Most immune cells from Sy PLs expressed higher levels of IL-6 compared with Asy PLs, which correlated with IL-6 production in culture. Analysis of cytokines suggested a dominant pro-inflammatory T-cell response and osteodestructive function of IL-6 in PLs judging by Th17/Tfh cell activation, Tregs inhibition and increased RANKL/OPG ratio. Excessive IL-6 production decreased Th1/Th2 responses.

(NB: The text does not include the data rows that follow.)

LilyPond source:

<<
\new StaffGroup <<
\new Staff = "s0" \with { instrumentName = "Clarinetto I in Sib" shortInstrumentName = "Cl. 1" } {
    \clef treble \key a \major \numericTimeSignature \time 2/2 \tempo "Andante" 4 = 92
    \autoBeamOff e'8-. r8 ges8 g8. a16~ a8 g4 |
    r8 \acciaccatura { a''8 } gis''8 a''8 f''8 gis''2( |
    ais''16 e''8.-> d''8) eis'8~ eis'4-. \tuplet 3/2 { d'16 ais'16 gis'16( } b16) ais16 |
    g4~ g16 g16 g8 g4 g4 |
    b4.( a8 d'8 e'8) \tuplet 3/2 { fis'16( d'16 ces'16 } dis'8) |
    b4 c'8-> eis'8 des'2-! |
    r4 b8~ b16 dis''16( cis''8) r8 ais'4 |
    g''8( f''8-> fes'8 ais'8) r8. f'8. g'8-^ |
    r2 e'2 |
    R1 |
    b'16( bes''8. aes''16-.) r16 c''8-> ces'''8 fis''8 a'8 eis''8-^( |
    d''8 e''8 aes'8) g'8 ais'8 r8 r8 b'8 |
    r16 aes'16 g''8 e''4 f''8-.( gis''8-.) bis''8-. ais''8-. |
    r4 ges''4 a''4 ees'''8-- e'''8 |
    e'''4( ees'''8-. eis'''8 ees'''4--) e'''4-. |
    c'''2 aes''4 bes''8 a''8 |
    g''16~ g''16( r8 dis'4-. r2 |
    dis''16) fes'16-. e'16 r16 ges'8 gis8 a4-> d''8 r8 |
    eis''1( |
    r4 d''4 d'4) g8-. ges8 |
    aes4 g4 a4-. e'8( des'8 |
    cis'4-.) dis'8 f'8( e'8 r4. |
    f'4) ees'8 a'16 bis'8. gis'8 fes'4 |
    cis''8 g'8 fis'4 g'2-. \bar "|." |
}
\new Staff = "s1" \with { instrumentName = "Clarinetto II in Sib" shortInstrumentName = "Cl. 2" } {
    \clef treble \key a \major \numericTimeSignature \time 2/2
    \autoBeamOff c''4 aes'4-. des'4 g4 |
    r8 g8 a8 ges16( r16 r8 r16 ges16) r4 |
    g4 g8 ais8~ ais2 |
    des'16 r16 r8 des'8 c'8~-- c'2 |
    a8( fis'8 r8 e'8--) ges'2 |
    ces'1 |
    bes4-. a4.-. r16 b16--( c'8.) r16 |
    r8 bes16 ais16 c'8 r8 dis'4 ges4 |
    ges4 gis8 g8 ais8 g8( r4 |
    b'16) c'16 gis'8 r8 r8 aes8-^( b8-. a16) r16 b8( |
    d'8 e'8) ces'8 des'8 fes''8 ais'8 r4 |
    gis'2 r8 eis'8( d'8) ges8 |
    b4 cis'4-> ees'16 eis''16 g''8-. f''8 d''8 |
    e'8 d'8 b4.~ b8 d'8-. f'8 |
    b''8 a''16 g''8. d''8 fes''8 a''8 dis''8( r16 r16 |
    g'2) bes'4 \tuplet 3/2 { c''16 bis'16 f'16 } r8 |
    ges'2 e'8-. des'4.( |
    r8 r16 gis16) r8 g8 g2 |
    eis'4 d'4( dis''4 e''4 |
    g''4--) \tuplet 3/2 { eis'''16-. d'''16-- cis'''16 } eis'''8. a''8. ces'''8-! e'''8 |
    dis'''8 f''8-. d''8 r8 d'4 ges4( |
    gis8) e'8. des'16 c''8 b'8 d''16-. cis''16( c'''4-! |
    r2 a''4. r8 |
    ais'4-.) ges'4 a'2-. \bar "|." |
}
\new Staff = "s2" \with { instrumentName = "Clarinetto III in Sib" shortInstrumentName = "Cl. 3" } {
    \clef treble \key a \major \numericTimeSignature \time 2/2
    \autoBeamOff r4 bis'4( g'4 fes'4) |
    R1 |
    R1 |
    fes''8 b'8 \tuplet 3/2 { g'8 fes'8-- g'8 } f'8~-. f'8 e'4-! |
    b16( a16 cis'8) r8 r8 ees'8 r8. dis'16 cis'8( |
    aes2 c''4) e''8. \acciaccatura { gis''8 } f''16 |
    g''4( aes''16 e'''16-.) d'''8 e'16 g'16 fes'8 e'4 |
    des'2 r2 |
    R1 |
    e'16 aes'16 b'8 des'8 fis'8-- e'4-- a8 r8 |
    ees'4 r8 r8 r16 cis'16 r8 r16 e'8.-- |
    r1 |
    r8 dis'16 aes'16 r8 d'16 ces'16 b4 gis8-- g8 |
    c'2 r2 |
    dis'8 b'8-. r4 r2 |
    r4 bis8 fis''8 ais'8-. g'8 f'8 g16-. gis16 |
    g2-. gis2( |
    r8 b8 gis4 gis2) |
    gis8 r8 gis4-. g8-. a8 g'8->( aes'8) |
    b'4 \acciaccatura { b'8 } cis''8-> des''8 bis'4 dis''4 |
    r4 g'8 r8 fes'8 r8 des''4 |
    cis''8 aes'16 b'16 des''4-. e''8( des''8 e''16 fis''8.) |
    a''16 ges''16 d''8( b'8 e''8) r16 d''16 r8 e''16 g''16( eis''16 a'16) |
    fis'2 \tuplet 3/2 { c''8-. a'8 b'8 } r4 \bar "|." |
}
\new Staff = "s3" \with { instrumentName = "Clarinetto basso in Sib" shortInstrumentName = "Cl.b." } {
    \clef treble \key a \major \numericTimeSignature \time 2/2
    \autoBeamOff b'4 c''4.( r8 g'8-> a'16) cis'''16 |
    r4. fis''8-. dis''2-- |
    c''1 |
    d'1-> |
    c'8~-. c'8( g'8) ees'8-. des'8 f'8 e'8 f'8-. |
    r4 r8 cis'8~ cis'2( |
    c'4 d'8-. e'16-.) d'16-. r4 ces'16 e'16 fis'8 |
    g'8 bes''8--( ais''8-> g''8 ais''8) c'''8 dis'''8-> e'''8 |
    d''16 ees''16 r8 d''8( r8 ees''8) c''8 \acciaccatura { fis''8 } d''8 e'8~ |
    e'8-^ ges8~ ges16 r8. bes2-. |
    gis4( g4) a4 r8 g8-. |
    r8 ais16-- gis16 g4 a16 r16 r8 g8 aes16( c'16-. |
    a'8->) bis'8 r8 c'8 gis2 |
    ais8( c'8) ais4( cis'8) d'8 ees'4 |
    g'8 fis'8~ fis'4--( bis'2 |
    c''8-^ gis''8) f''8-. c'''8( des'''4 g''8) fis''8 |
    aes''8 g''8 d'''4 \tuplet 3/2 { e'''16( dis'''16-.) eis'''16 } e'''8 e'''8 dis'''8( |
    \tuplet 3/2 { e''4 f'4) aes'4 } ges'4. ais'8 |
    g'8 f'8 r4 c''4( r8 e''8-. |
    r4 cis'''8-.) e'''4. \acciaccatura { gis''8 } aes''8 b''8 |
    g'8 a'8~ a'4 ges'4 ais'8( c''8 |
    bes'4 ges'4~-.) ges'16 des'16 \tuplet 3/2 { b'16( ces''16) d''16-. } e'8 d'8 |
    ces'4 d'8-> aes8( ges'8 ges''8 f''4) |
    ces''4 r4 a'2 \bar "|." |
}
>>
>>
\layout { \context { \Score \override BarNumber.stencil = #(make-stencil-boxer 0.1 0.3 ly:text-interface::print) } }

尽管白细胞介素-6(IL-6)是根尖周病变(PLs)中的关键炎症细胞因子,但其在稳定型根尖周病中的功能尚不清楚。因此,本研究的目的是调查以下内容:第一,临床上不同的PLs中IL-6的体外产生情况;第二,根据PLs的炎症状态,在PLs中表达IL-6的免疫细胞亚群;最后,IL-6对细胞培养中T细胞细胞因子产生的调节作用。
从总共95例人类PLs中分离炎症细胞。通过多色流式细胞术检测髓系和淋巴系群体中的IL-6细胞。采用酶联免疫吸附测定(ELISA)和流式细胞微珠分析来测量培养上清液中的细胞因子水平。为了研究IL-6在PLs中的作用,用IL-6或抗IL-6受体阻断抗体托珠单抗处理有症状(Sy)或无症状(Asy)PLs的单核细胞(MNC)。通过不成对t检验、曼-惠特尼检验或弗里德曼检验来检验组间差异。
与PLs总细胞和PLs粒细胞相比,PLs的MNC培养上清液中IL-6水平显著更高(p < 0.001)。Sy PLs的MNC产生的IL-6水平显著高于Asy PLs的MNC(p < 0.001)。流式细胞术分析表明,与CD4 T细胞相比,自然杀伤T细胞(NKT细胞)、CD8 T细胞和M2巨噬细胞(MØ)是主要的IL-6产生细胞。然而,CD8和CD4 T细胞对IL-6产生的贡献最大。产生IL-6的MNC培养物中Th1(干扰素-γ)、Th17(白细胞介素-17A)、滤泡辅助性T细胞(Tfh,白细胞介素-21)和核因子κB受体活化因子配体(RANKL)水平较高,而与不产生IL-6的培养物相比,Th2(白细胞介素-4)和调节性T细胞(Tregs)细胞因子(白细胞介素-10、转化生长因子-β)水平较低。外源性IL-6刺激产生白细胞介素-17A、白细胞介素-21和RANKL,与PLs的激活状态无关,但降低了产生IL-6的培养物中干扰素-γ、白细胞介素-4和白细胞介素-33的水平。托珠单抗增加了产生IL-6的培养物中白细胞介素-10和转化生长因子-β的水平。所有差异均为p < 0.05。
与Asy PLs相比,Sy PLs的大多数免疫细胞表达更高水平的IL-6,这与培养物中IL-6的产生相关。细胞因子分析表明从Th17/Tfh细胞活化、Tregs抑制以及RANKL/骨保护素(OPG)比值增加来看,IL-6在PLs中具有主要的促炎T细胞反应和骨破坏功能。过量的IL-6产生降低了Th1/Th2反应。